* [Document segment]:

•••

# Cadet Award of Bravery



## my72jeep (5 Dec 2013)

Cadet Award of Bravery at 2250-Army (Bracebridge)


What a night of wonderful achievements! Many military & League dignitaries were on hand in Bracebridge tonight to celebrate a full spectrum of achievements among the staff and cadets of 2250-The Muskoka Pioneers. the evening was topped off by LCol Shields having the rare and distinct honour of presenting the highest honour available in the CCO - the Cadet Award of Bravery - to MCpl Jesse Belaire in recognition of his selfless act of courage of diving into the frigid March waters of Sault Ste Marie last winter to save the life of a two-year old boy who had fallen through the ice. All-in-all, a truly incredible evening for Central Region!


----------



## krustyrl (5 Dec 2013)

BZ to the young Cadet for his selfless actions.


----------



## Colin Parkinson (5 Dec 2013)

Very well done and deserved!


----------



## OldSolduer (17 Mar 2015)

Congratulations! Well done!


----------



## NSDreamer (17 Mar 2015)

Bloody nice to see a good story! Well done to the Cadet!


----------



## brihard (17 Mar 2015)

Very well done! I'm surprised and disappointed that this cadet was not recognized with a medal of bravery through the Canadian Honours System.


----------



## Loachman (17 Mar 2015)

At the very least, he deserves to be able to wear it on the left side with other medals and decorations should he later move to the Res or Reg F. This is, after all, a Bravery award and not an achievement one.


----------



## Blackadder1916 (17 Mar 2015)

Loachman said:
			
		

> At the very least, he deserves to be able to wear it on the left side with other medals and decorations should he later move to the Res or Reg F. This is, after all, a Bravery award and not an achievement one.



Or, at least, it should be included in QR&O 18.12 as one of the non-military decorations and medals (these are not included in the Canadian Honours system) authorized for wear with military uniform.  The medals listed in paras (1) a. and b. (the lifesaving society medals) are worn on the right side.



> 18.12 - NON-MILITARY DECORATIONS AND MEDALS
> 
> (1) No officer or non-commissioned member when in uniform shall wear a non-military decoration or medal, or the ribbon representing any such decoration or medal, except:
> a. the Albert Medal, the Edward Medal, a Board of Trade Medal, a Life Saving Medal of the Order of St. John of Jerusalem;
> ...



Since the events leading to the award described in December 2013 opening post took place in the previous March (?) it has exceeded the time limit for submission to even the life saving societies.


----------

•••

Named joint positions:

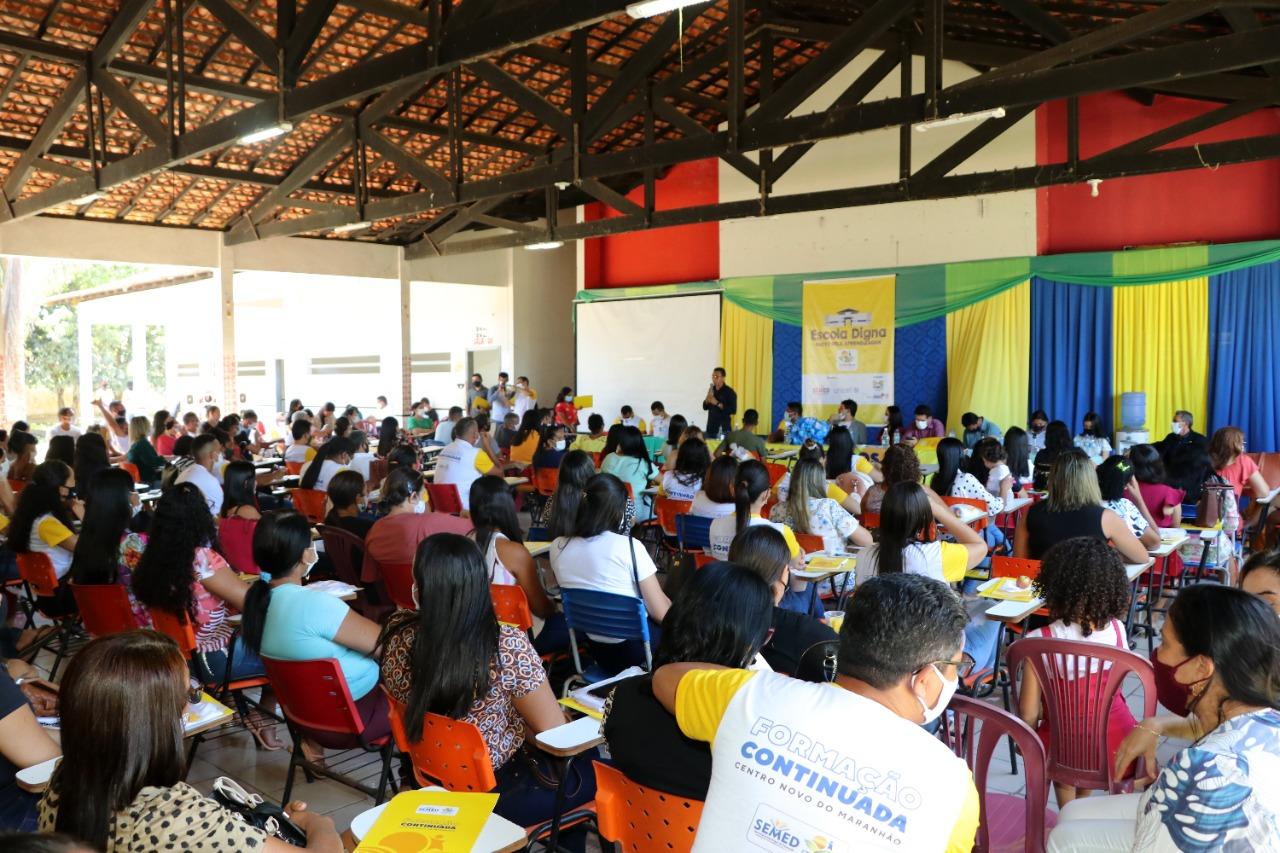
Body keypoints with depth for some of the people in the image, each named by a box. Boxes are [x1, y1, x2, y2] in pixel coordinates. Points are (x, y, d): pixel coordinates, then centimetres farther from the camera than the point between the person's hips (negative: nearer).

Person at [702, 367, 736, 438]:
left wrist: (717, 403, -19)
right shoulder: (711, 390, 9)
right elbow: (705, 407, 13)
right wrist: (707, 398, -8)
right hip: (710, 427, 6)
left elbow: (733, 410, -15)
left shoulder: (729, 392, -8)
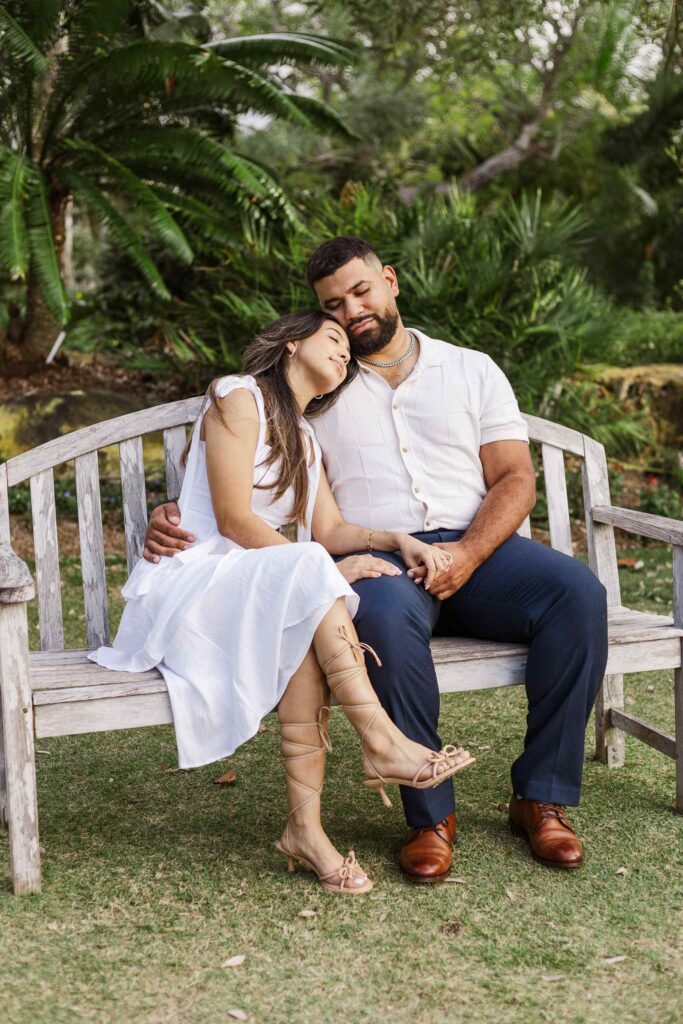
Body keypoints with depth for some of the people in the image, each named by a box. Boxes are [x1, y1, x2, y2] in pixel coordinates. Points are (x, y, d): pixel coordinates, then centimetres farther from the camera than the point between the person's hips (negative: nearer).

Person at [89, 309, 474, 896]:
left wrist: (397, 540, -6)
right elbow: (234, 521, -12)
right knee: (307, 572, -32)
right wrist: (327, 571, -15)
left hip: (263, 597, 6)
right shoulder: (239, 397, -2)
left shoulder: (305, 439, 25)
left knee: (308, 634, -27)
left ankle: (306, 825, -34)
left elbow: (329, 529, 12)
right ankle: (383, 743, -34)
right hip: (191, 581, -6)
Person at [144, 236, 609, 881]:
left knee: (577, 591, -29)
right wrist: (176, 517, -8)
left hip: (476, 545, 2)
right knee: (388, 618, -39)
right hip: (375, 558, -1)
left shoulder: (471, 370, 18)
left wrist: (470, 552, -11)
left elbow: (515, 478, 9)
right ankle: (430, 815, -23)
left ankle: (541, 799, -17)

•••

* [Questions on the material]:
- 1) In the forum thread, who was presented with the Cadet Award of Bravery?
- 2) Report each line of the listing that contains the word "shoulder".
The forum thread and the listing have no connection to each other.

* [Replies]:
- 1) MCpl Jesse Belaire

- 2)
right shoulder: (711, 390, 9)
left shoulder: (729, 392, -8)
right shoulder: (239, 397, -2)
left shoulder: (305, 439, 25)
left shoulder: (471, 370, 18)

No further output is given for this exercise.